### SCHRIFTLICHE AUFGABE 1
Welche drei Klubs ersetzen laut dem Text über den Spengler Cup den Teilnehmer Ambri?

### TEXT
|---|

Ein historisches Ereignis und eine gute Sache: Der SC Bern, die SCL Tigers und der EHC Biel ersetzen beim Spengler Cup Ambri, den zweiten Schweizer Teilnehmer neben dem HCD. Die Idee ist während des Berner Derbys am vergangenen Sonntag in der VIP-Loge in Langnau spontan entwickelt und in 24 Stunden umgesetzt worden. Und so ganz nebenbei wird durch dieses «Team Bern» die neue Machtstruktur beim SC Bern erstmals ein wenig sichtbar.
Wie das? Um diese Geschichte zu erzählen, begeben wir uns auf eine Reise nach Moskau und in die slowakische Hauptstadt Bratislava. Erste Station: Moskau. Roter Platz. Leicht gewölbt zwischen dem roten Ziegelbau des Historischen Museums im neorussischen Stil auf der Nordseite und der exotisch anmutenden Basilius-Kathedrale am südlichen Ende.

|---|

Gespeicherte Einträge
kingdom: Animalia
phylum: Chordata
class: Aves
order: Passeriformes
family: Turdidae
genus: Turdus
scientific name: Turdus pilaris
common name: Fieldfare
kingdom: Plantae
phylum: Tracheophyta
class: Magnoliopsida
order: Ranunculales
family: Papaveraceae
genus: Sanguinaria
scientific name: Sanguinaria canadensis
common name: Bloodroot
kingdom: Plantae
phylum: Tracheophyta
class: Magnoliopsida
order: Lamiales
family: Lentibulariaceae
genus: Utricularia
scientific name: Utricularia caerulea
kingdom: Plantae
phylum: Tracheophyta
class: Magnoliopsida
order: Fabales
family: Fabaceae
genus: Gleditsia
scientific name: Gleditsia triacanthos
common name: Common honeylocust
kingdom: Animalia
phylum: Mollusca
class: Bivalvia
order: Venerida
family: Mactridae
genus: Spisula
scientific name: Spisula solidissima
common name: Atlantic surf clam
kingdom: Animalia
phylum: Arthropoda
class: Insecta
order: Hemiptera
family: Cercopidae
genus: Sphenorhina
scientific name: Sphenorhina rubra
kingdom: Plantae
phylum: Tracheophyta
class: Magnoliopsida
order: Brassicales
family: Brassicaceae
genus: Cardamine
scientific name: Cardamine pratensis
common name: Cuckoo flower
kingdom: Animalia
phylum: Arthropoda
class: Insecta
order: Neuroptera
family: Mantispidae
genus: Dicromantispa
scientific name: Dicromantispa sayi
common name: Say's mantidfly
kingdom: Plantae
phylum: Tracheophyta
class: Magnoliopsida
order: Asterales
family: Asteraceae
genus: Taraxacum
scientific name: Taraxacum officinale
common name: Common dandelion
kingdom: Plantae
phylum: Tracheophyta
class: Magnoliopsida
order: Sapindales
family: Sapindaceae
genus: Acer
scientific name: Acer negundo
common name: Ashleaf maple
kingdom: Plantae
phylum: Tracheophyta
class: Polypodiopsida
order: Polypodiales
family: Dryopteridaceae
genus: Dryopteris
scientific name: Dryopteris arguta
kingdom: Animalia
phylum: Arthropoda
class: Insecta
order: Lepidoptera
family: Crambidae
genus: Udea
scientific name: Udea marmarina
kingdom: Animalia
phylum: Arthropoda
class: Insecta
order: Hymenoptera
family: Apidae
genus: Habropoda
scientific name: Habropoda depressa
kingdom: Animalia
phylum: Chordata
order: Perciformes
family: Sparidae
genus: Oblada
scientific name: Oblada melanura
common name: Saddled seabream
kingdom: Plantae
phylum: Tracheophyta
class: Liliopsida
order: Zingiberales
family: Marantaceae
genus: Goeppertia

|---|

### SCHRIFTLICHE AUFGABE 2
Geben Sie die Zeilen der gespeicherten Einträge, beginnend mit der Zeile, die „family: Dryopteridaceae“ enthält, und endend mit der letzten Zeile der Einträge, als Markdown-Tabelle mit den Spalten „Nr.“ und „Zeile“ wieder. Leerzeilen lassen Sie dabei weg.

### SCHRIFTLICHE LÖSUNG 1
Der SC Bern, die SCL Tigers und der EHC Biel.

### SCHRIFTLICHE LÖSUNG 2
| Nr. | Zeile |
|---|---|
| 1 | family: Dryopteridaceae |
| 2 | genus: Dryopteris |
| 3 | scientific name: Dryopteris arguta |
| 4 | kingdom: Animalia |
| 5 | phylum: Arthropoda |
| 6 | class: Insecta |
| 7 | order: Lepidoptera |
| 8 | family: Crambidae |
| 9 | genus: Udea |
| 10 | scientific name: Udea marmarina |
| 11 | kingdom: Animalia |
| 12 | phylum: Arthropoda |
| 13 | class: Insecta |
| 14 | order: Hymenoptera |
| 15 | family: Apidae |
| 16 | genus: Habropoda |
| 17 | scientific name: Habropoda depressa |
| 18 | kingdom: Animalia |
| 19 | phylum: Chordata |
| 20 | order: Perciformes |
| 21 | family: Sparidae |
| 22 | genus: Oblada |
| 23 | scientific name: Oblada melanura |
| 24 | common name: Saddled seabream |
| 25 | kingdom: Plantae |
| 26 | phylum: Tracheophyta |
| 27 | class: Liliopsida |
| 28 | order: Zingiberales |
| 29 | family: Marantaceae |
| 30 | genus: Goeppertia |